Se poi contestualmente prendiamo atto che gli sforzi della Basilicata di inserirsi nella competizione industriale classica sono falliti, che le nostre materie prime non sono adatte ad essere trasformate sul territorio, non sarebbe il caso di inventarci un’ economia alternativa a quella che determina il grave impatto ambientale sul pianeta?
Facciamo in tempo a cogliere questa occasione o vogliamo perseguire ancora il vecchio modello di sviluppo che comunque non verrà? Faremmo in tempo ma non siamo in grado, perché la visione economica dei nostri governanti è datata, abbiamo avuto le possibilità ma non le idee, per non averle mai né stimolate né incoraggiate. L’errore risale almeno a una ventina anni fa, quando i soldi hanno cominciato a fluire a sostegno di produzioni per un mercato poco dinamico, lasciando nel contempo che si perdessero i patrimoni delle piccole imprese locali schiacciate dalle produzioni globali, favorendo la fuga delle forze lavoro più giovani.

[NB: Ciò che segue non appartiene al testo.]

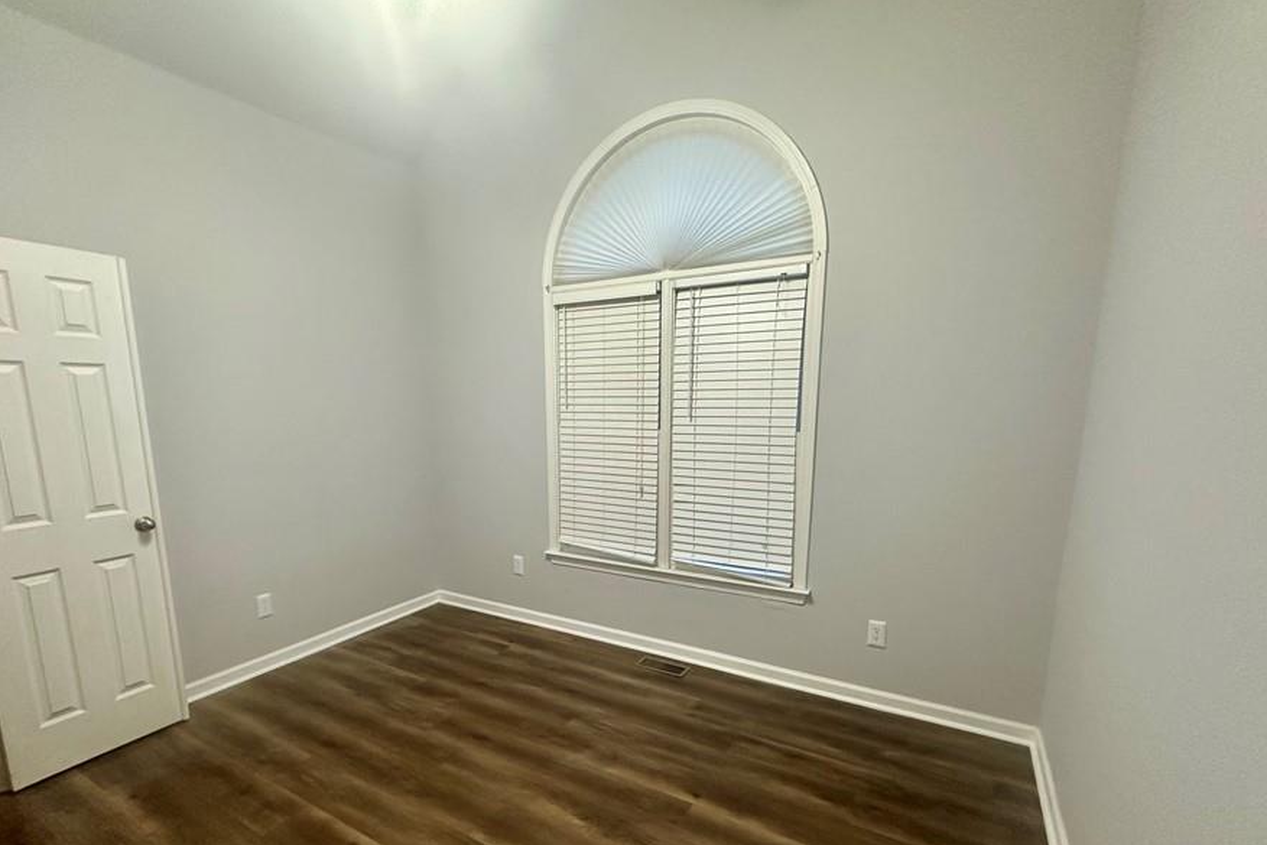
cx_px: 600
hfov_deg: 93.2
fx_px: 598
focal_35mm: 17
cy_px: 504
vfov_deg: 69.8
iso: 250
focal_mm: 2.22
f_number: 2.2
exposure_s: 1/60
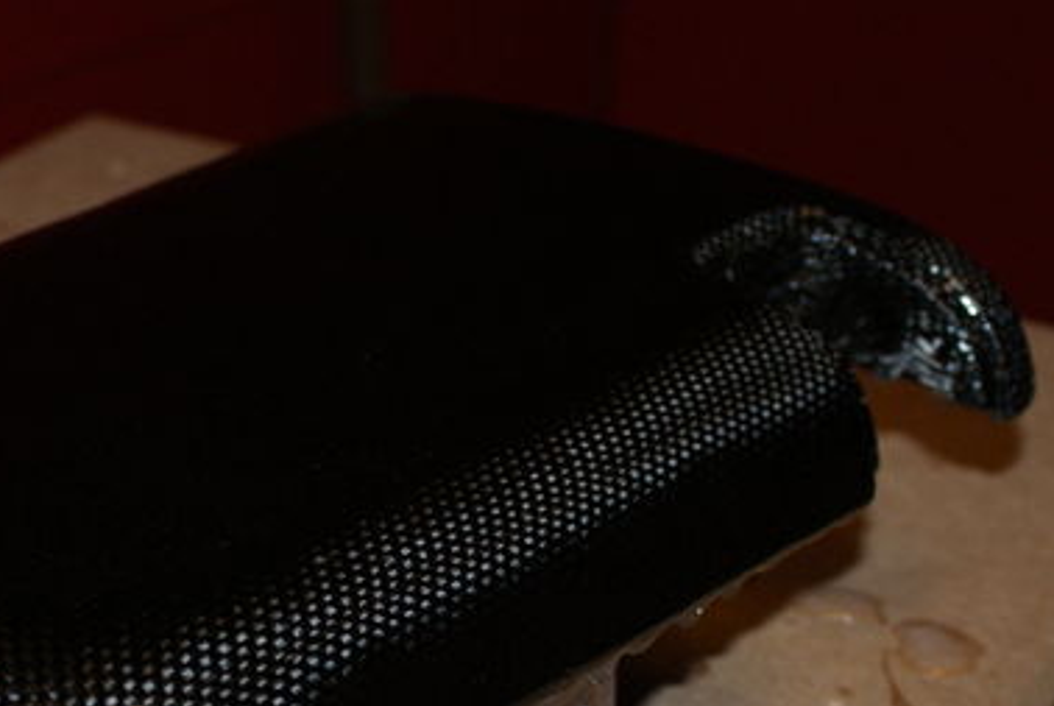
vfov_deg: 15.4
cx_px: 231
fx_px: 2604
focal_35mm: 89
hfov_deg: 22.6
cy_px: 522
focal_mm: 35
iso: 400
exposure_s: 1/60
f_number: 5.6
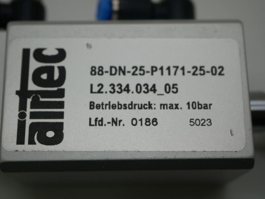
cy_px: 100
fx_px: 460
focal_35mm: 60
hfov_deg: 32.2
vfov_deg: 24.4
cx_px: 132
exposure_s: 1/250
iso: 200
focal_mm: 30
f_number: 4
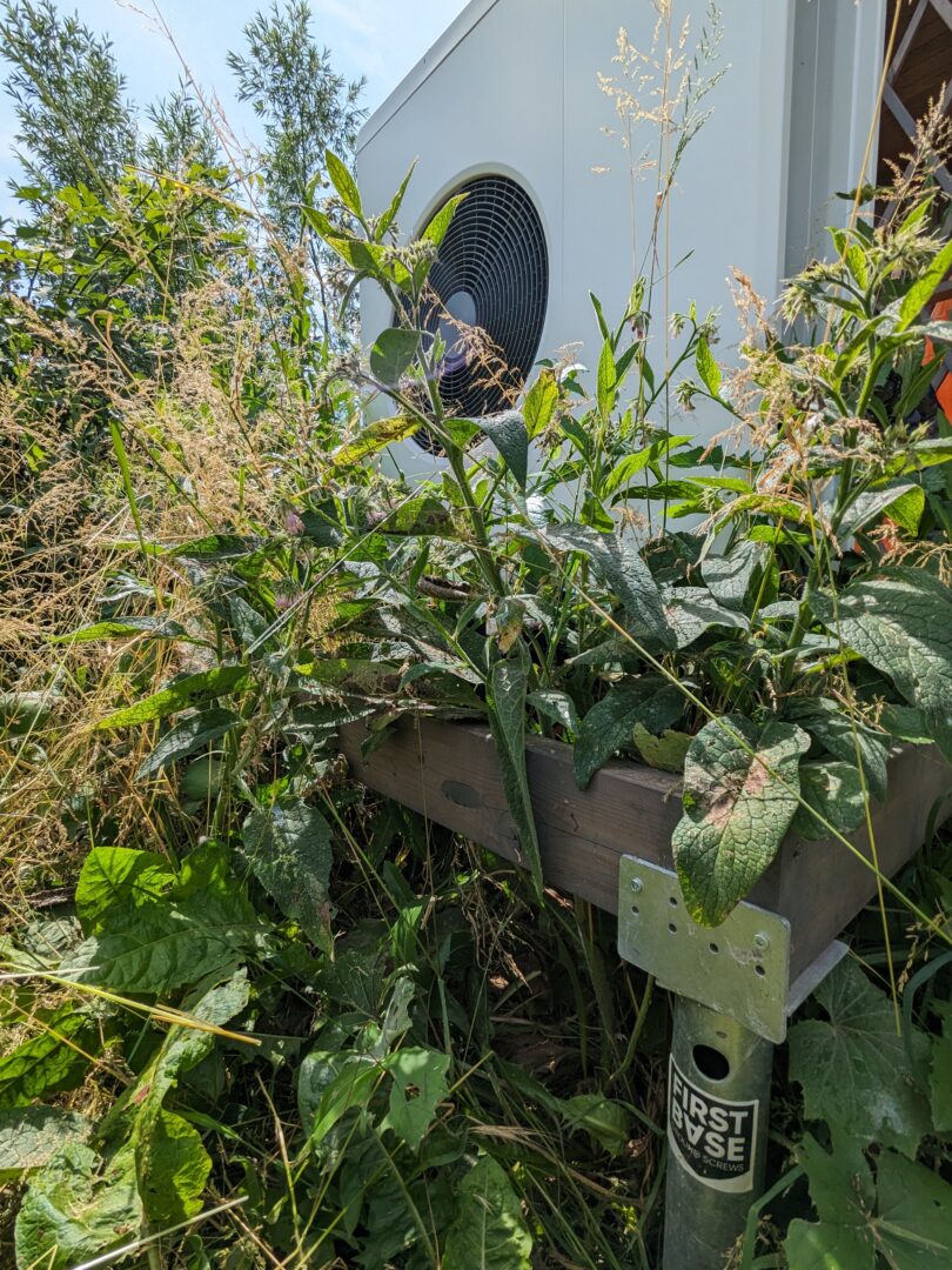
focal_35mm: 16
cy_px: 635
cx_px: 476
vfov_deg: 94.5
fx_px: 587
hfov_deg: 78.1
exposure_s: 1/1239
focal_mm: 2.35
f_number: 2.2
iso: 42
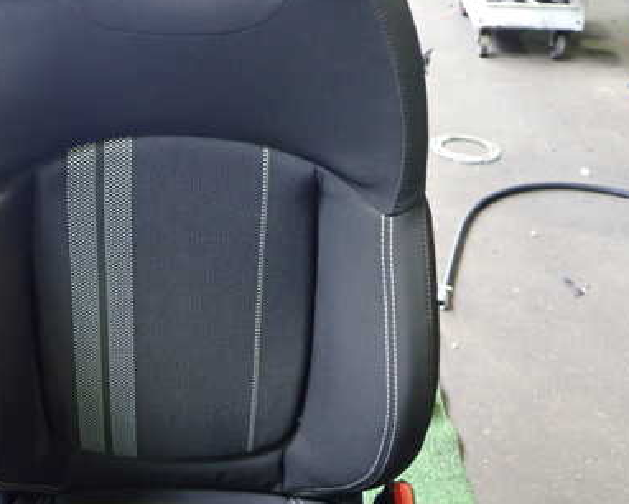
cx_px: 170
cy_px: 219
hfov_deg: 39.4
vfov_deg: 32.7
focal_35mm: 46
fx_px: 857
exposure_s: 1/30
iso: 640
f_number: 2.3
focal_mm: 5.4
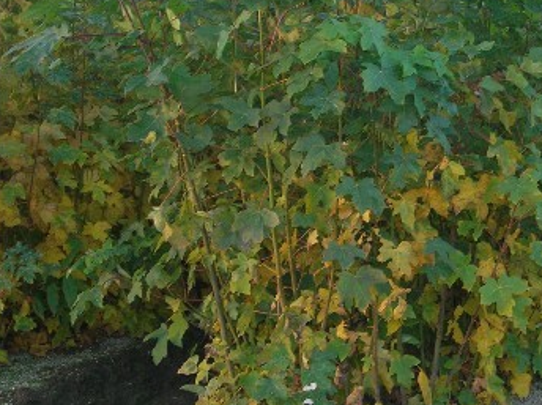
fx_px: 1689
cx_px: 336
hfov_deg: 18.2
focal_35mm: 108
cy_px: 127
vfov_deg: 13.6
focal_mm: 9.7
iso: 56
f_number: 3.5
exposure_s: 1/30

Il locale legame tra elettorato e politica in un patto di mutuo soccorso, che ha dilapidato nel soddisfacimento del bisogno particolare le energie morali e le potenzialità produttive della nostra regione, non ha permesso e non permetterà per molto tempo politiche che si separino dai bisogni dei singoli elettori e impedirà la promozione di intelligenze che apportino idee innovative. Si perpetua una concezione che persevera in settori fallimentari come la manifattura, oppure ci si concentra ancora sulle cosiddette eccellenze, sul turismo e le produzioni di nicchia troppo costose per un mercato di larga scala e quindi incapaci di portare grande occupazione. Stessa cosa deve dirsi per l’imprenditoria delle energie rinnovabili, con la quale qualcuno pensa di aver assolto al compito di aprire prospettive di green economy e agganciare possibilità di sviluppo.
Serve una nuova generazione di dirigenti con caratteristiche morali diverse e con una visione più ampia dei rapporti economici globali. Un terzo requisito fondamentale non può che essere una consapevolezza maggiore delle questioni ambientali di quella che hanno dimostrato coloro che oggi ci espongono agli aspetti deteriori delle interrelazioni con il pianeta: lo sfruttamento per niente redditizio della nostra capacità di metabolizzare i danni ambientali prodotti da altri.